Thursday, September 5, 2024

Peran Gender Dalam Budaya Bugis Makassar

Share On:



 
PENDAHULUAN
                                                                                                                        
A.  Latar Belakang
Masalah kesadaran gender dalam beberapa dasawarsa belakangan ini, termasuk di Indonesia telah mencuat ke permukaan. Berbagai struktur dan kultur yang selama ini mengabaikan perempuan digugat dan upaya dekonstruksi terhadap pemahaman dan pelaksanaannya dilakukan.
Salah satu faktor yang mempengaruhi terjadinya kesenjangan gender adalah dikarenakan bermacam-macamnya penafsiran tentang pengertian gender itu sendiri. Seringkali gender dipersamakan dengan sex (jenis kelamin laki-laki dan perempuan), dan  pembagian jenis kelamin laki-laki dan perempuan ini serta peran dan tanggung-jawabnya masing-masing, telah dibuat sedemikian rupa dan berlalu dari tahun ke tahun bahkan dari abad ke abad, sehingga lama kelamaan masyarakat tidak lagi mengenali mana yang  gender dan mana yang sex. Bahkan peran gender oleh masyarakat kemudian diyakini seolah-olah merupakan kodrat yang diberikan Tuhan.

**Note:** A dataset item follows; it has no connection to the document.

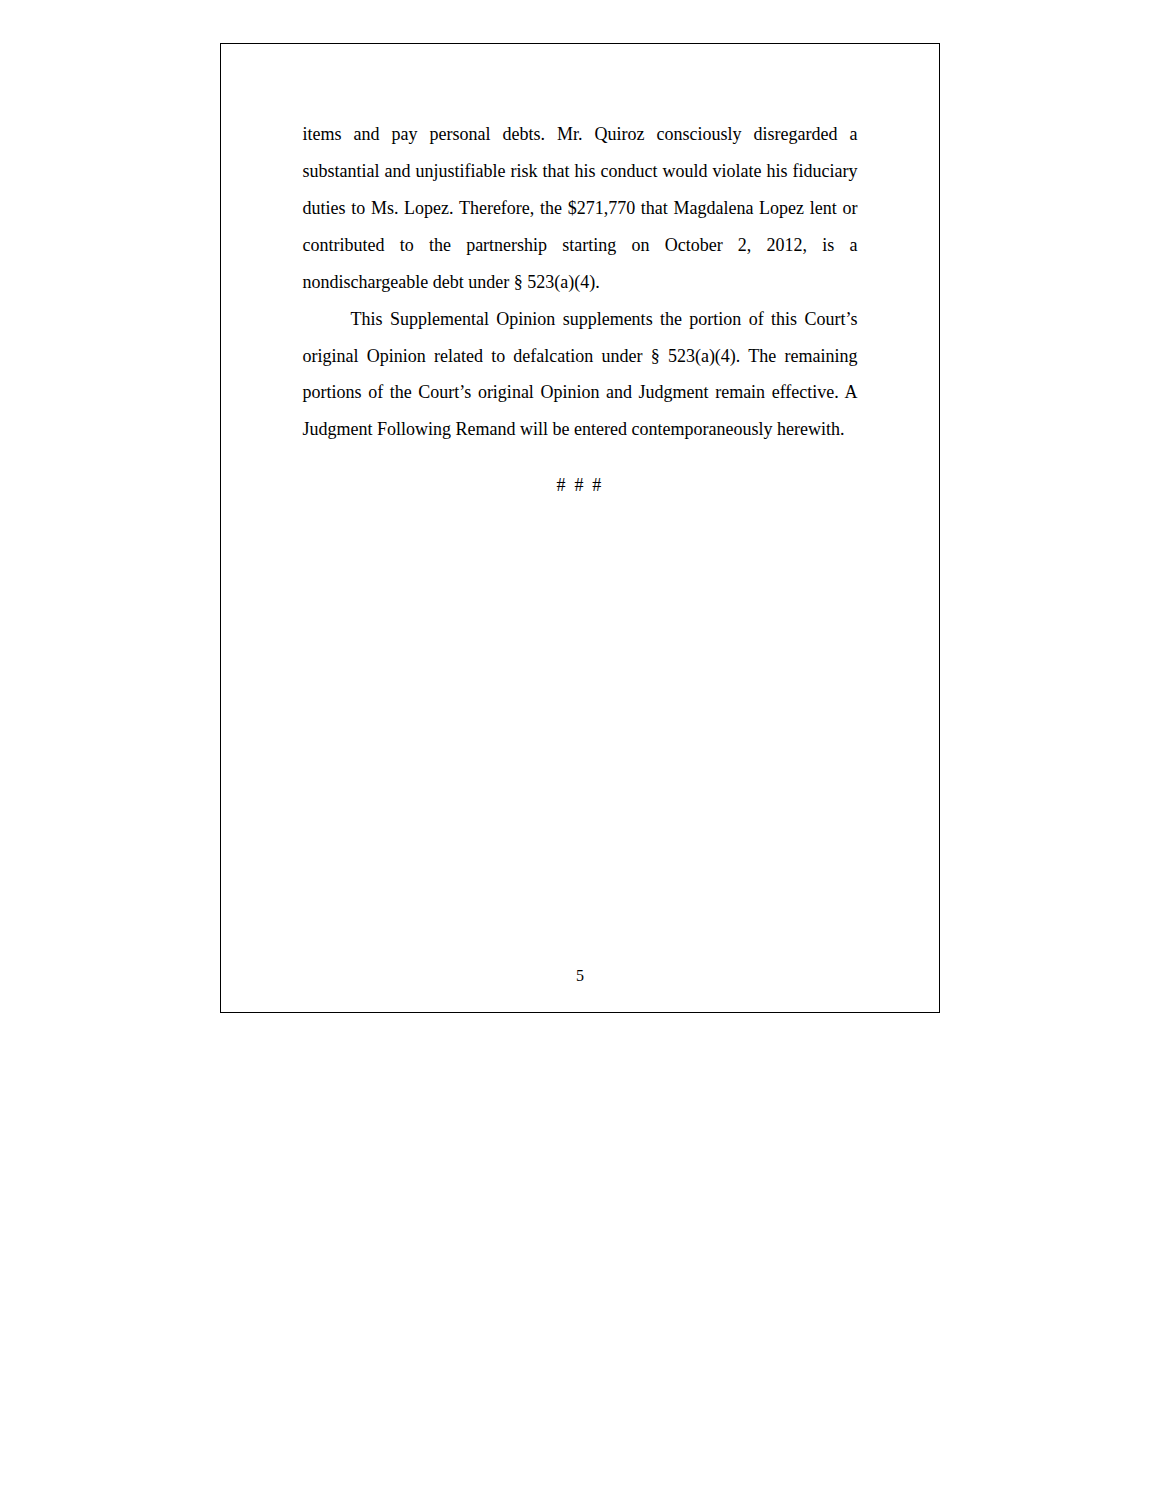items and pay personal debts. Mr. Quiroz consciously disregarded a substantial and unjustifiable risk that his conduct would violate his fiduciary duties to Ms. Lopez. Therefore, the $271,770 that Magdalena Lopez lent or contributed to the partnership starting on October 2, 2012, is a nondischargeable debt under § 523(a)(4).
This Supplemental Opinion supplements the portion of this Court’s original Opinion related to defalcation under § 523(a)(4). The remaining portions of the Court’s original Opinion and Judgment remain effective. A Judgment Following Remand will be entered contemporaneously herewith.
# # #
5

Sebagai akibat dari pembagian peran dan kedudukan yang sudah melembaga antara laki-laki dan perempuan, baik secara langsung berupa perlakuan atau sikap, maupun tidak langsung berupa dampak suatu peraturan perundang-undangan dan kebijakan, telah menimbulkan berbagai ketidak-adilan. Ketidak-adilan ini telah mengakar dalam sejarah, adat-istiadat, norma hukum ataupun struktur dalam masyarakat.

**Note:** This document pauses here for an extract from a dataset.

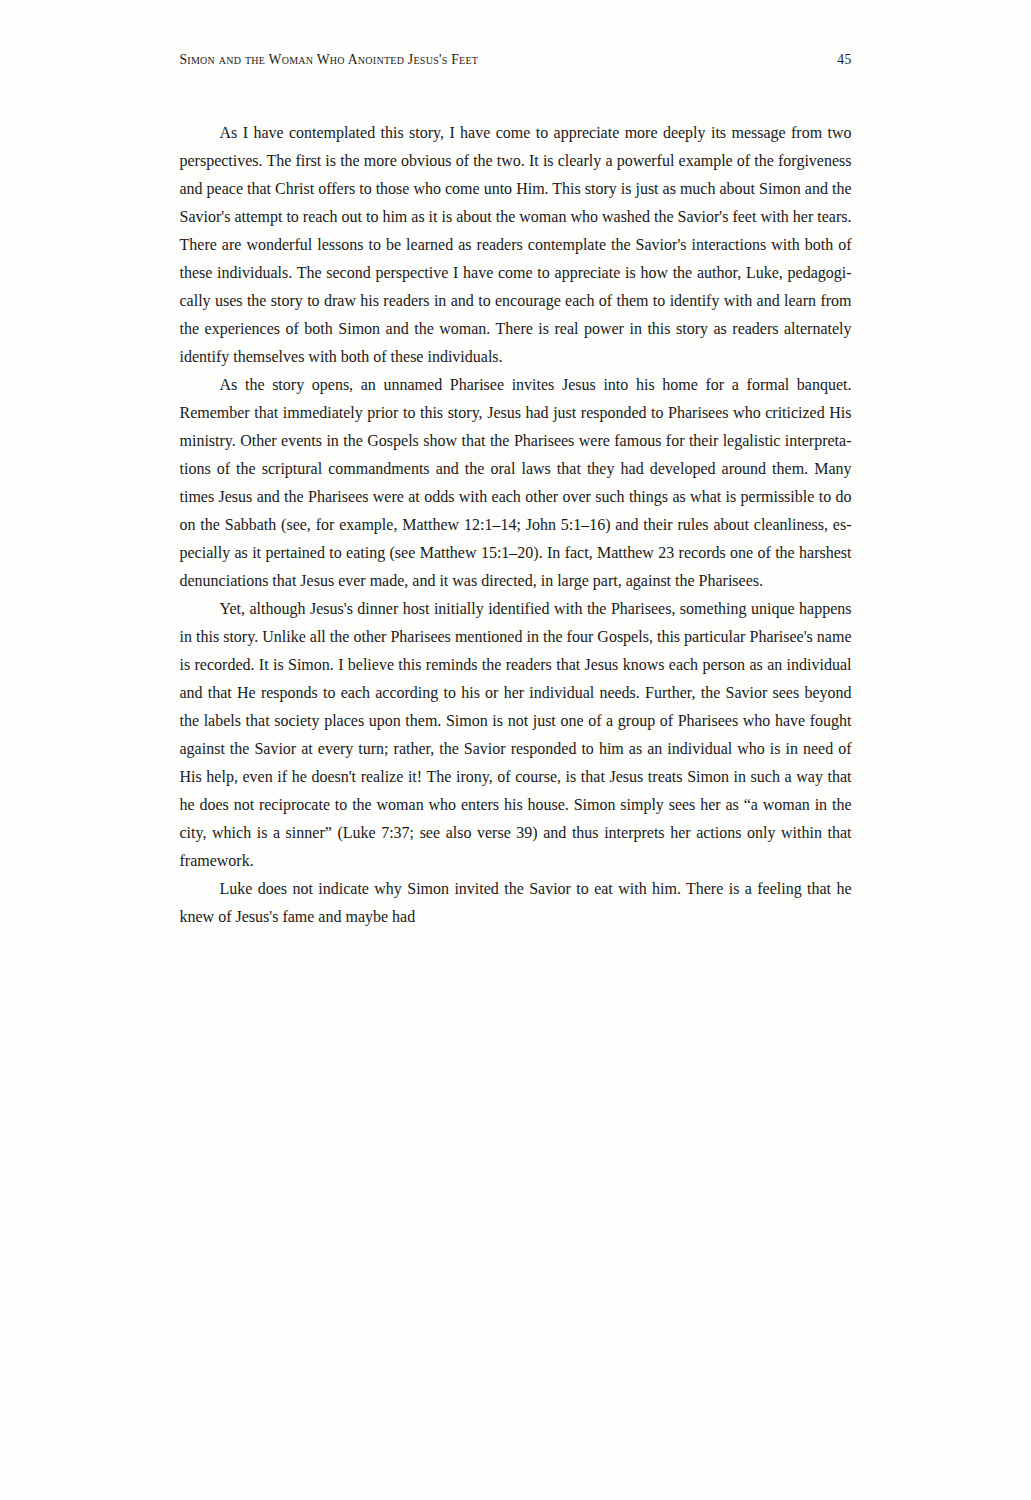Simon and the Woman Who Anointed Jesus's Feet 45
As I have contemplated this story, I have come to appreciate more deeply its message from two perspectives. The first is the more obvious of the two. It is clearly a powerful example of the forgiveness and peace that Christ offers to those who come unto Him. This story is just as much about Simon and the Savior's attempt to reach out to him as it is about the woman who washed the Savior's feet with her tears. There are wonderful lessons to be learned as readers contemplate the Savior's interactions with both of these individuals. The second perspective I have come to appreciate is how the author, Luke, pedagogically uses the story to draw his readers in and to encourage each of them to identify with and learn from the experiences of both Simon and the woman. There is real power in this story as readers alternately identify themselves with both of these individuals.
As the story opens, an unnamed Pharisee invites Jesus into his home for a formal banquet. Remember that immediately prior to this story, Jesus had just responded to Pharisees who criticized His ministry. Other events in the Gospels show that the Pharisees were famous for their legalistic interpretations of the scriptural commandments and the oral laws that they had developed around them. Many times Jesus and the Pharisees were at odds with each other over such things as what is permissible to do on the Sabbath (see, for example, Matthew 12:1–14; John 5:1–16) and their rules about cleanliness, especially as it pertained to eating (see Matthew 15:1–20). In fact, Matthew 23 records one of the harshest denunciations that Jesus ever made, and it was directed, in large part, against the Pharisees.
Yet, although Jesus's dinner host initially identified with the Pharisees, something unique happens in this story. Unlike all the other Pharisees mentioned in the four Gospels, this particular Pharisee's name is recorded. It is Simon. I believe this reminds the readers that Jesus knows each person as an individual and that He responds to each according to his or her individual needs. Further, the Savior sees beyond the labels that society places upon them. Simon is not just one of a group of Pharisees who have fought against the Savior at every turn; rather, the Savior responded to him as an individual who is in need of His help, even if he doesn't realize it! The irony, of course, is that Jesus treats Simon in such a way that he does not reciprocate to the woman who enters his house. Simon simply sees her as “a woman in the city, which is a sinner” (Luke 7:37; see also verse 39) and thus interprets her actions only within that framework.
Luke does not indicate why Simon invited the Savior to eat with him. There is a feeling that he knew of Jesus's fame and maybe had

Ketidak adilan ini boleh jadi timbul dikarenakan adanya keyakinan dan pembenaran yang ditanamkan sepanjang peradaban manusia dalam berbagai bentuknya, yang tidak hanya menimpa kepada kaum perempuan, akan tetapi juga menimpa kaum laki-laki; walau secara menyeluruh ketidak-adilan gender dalam berbagai kehidupan ini lebih banyak menimpa kaum perempuan.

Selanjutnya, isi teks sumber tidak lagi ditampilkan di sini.